A certeza mora no vazio

A certeza mora no vazio

Para ler ao som de

 

Eu não tenho certeza. Nenhumazinha que seja só minha.

Não sei se as escolhas que fiz foram as melhores, não sei se as que farei me levarão pra onde seja legal. Não sei se onde quero chegar tem um preço que estou disposta a pagar, tampouco se daqui 20 anos vou achar que o que escolhi foi o melhor. Eu tenho apenas apontamentos. Escolhas baseadas no que acho que é o melhor, que daqui um mês, sob outro prisma, eu posso achar que era pior. E nessas certezas sempre incertas, sinto a vida como um tropeço, uma respiração entrecortada entre um acontecimento e outro. Sem tempo. Com pressa e ainda assim, arrastada.

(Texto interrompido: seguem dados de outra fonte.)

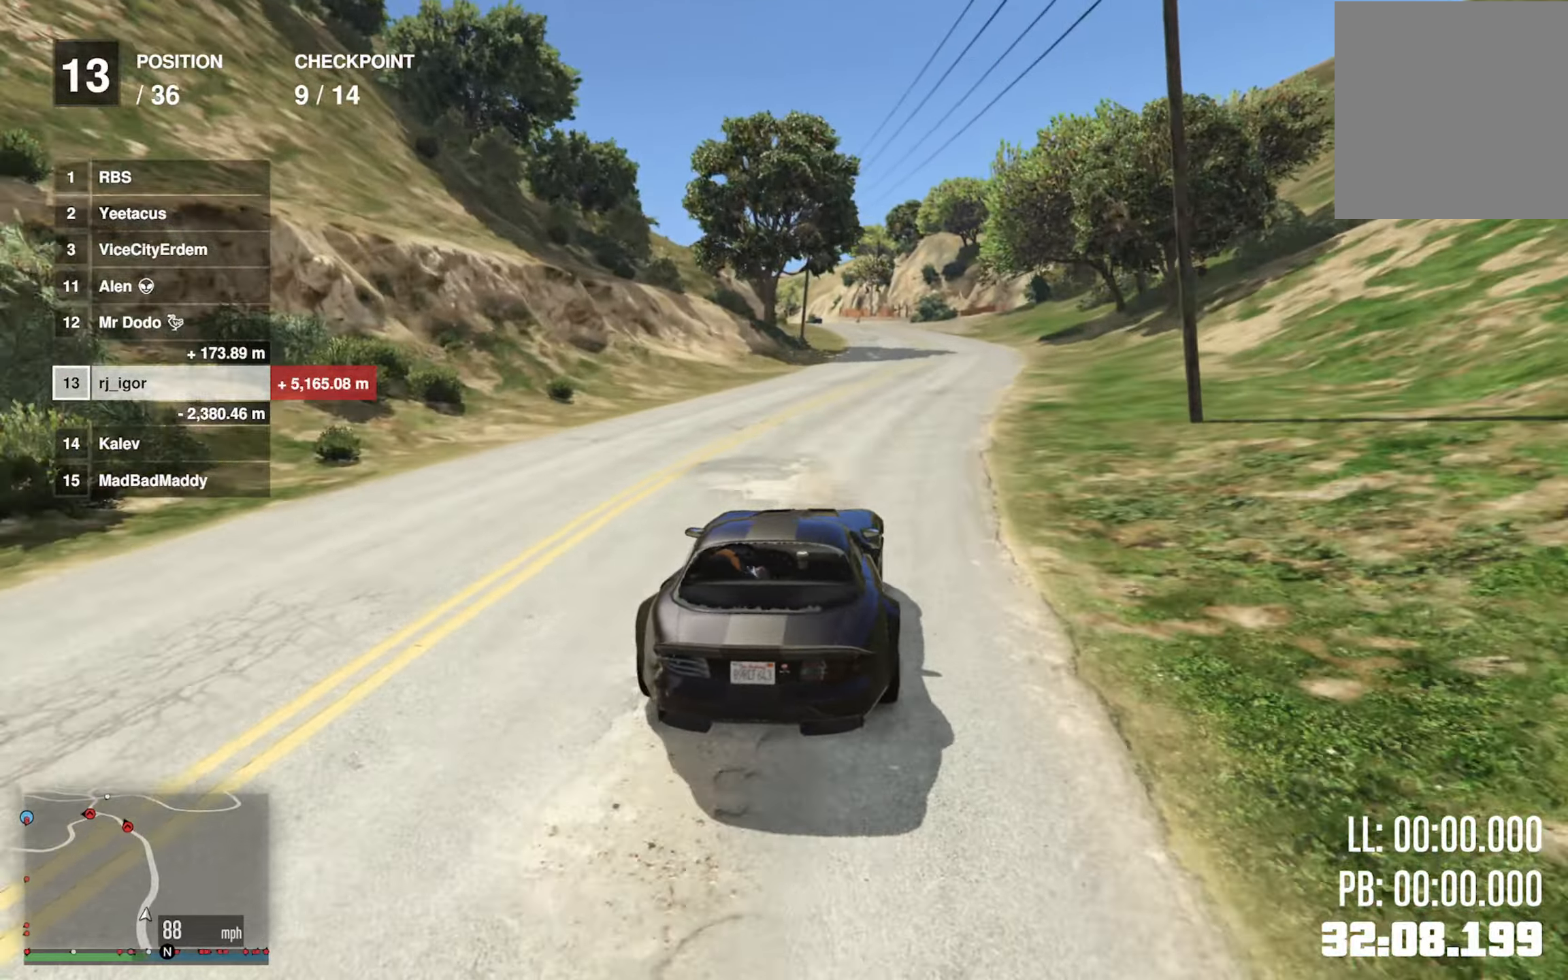
{"buttons": ["R2"], "left_stick": "center", "right_stick": "center", "events": [[234, "left_stick", "down-right"], [417, "left_stick", "center"]]}
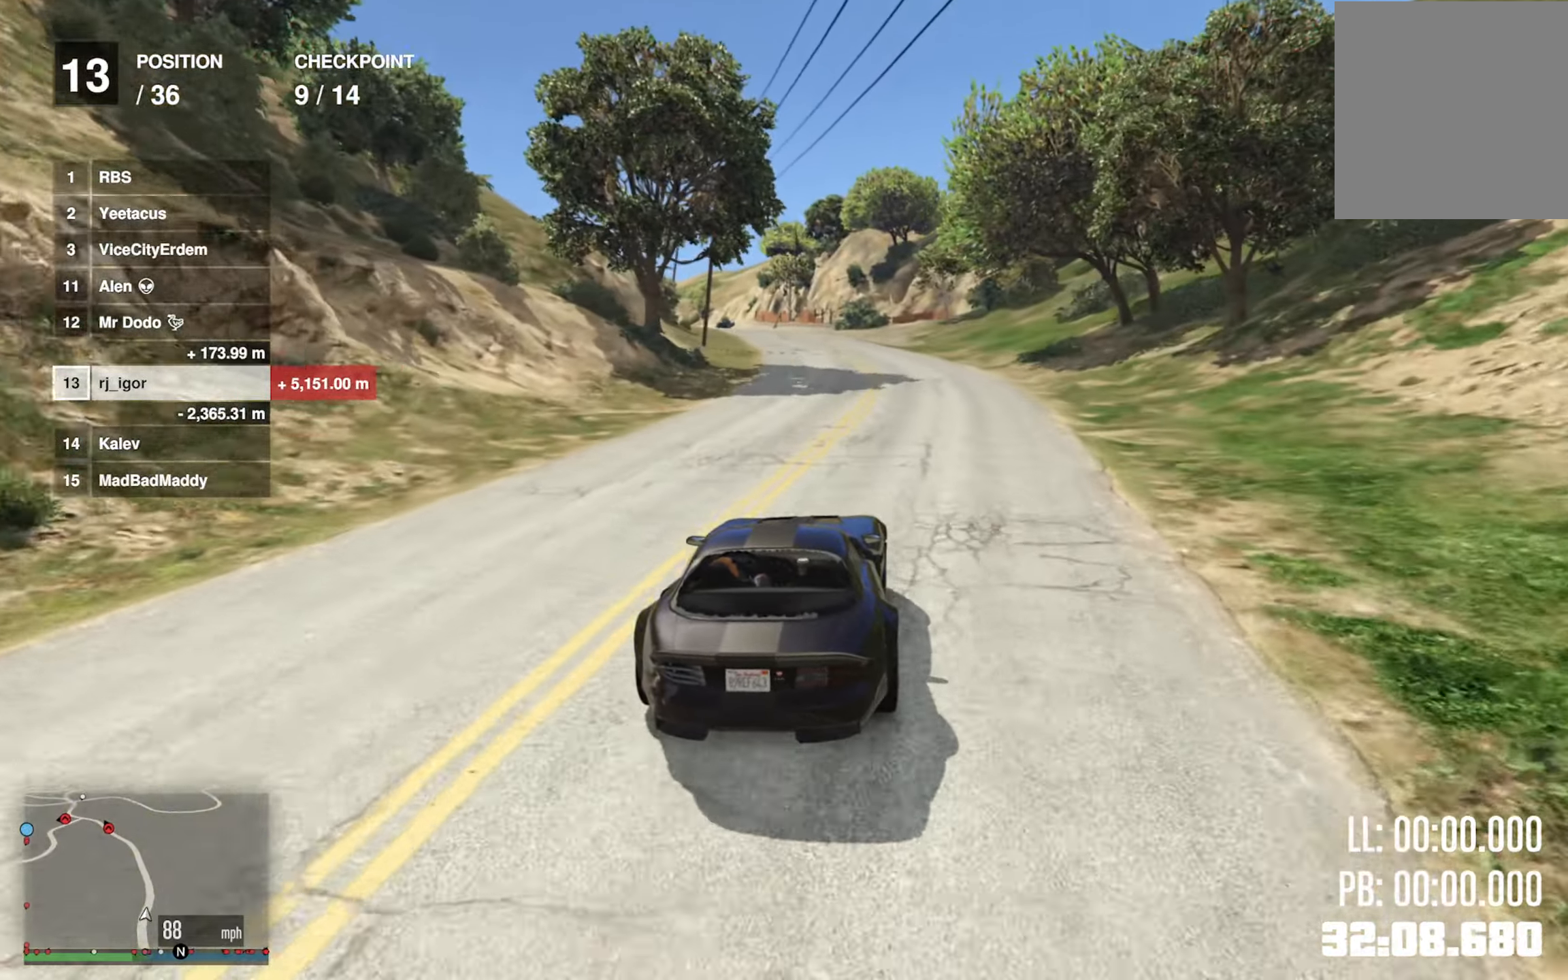
{"buttons": ["R2"], "left_stick": "left", "right_stick": "center", "events": [[484, "left_stick", "left"]]}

Eu sinto a vida como um sopro com peso de um soco, com ansiedade de quem quer nascer mas não quer desocupar o lar. Eu tenho pressa das respostas e quando as vivo, sinto falta das perguntas. Eu corro pra atravessar fases pra logo em seguida sentir falta dos inícios. Eu tenho um ninho de borboletas no estômago que vivem em tensão pelo sopro do vôo. Eu procuro endorfinas para liberá-las sozinha, mas tontas e dependentes que são, parecem não se lembrar da posse das próprias asas e se permitem atrofiar.

Do amor eu conheço apenas a primeira fase que nos contaram. Afinal, o que é o amor após o primeiro beijo, o primeiro frio na barriga, a primeira mão na nuca? Não nos preparam para o meio e nos contemplo atravessando da euforia inicial para a depressão dos finais. O que fazer, como agir quando o amor deixa de ser bebê e se torna adulto? Que comida dar para que o tédio e o saudosismo individualista não nos engula e nos faça achar o próximo galho, com as mesmas repetidas sensações iniciais, mais interessante? Por que ainda não aprendemos lidar com meios e fins e apenas suspiramos pelos inícios?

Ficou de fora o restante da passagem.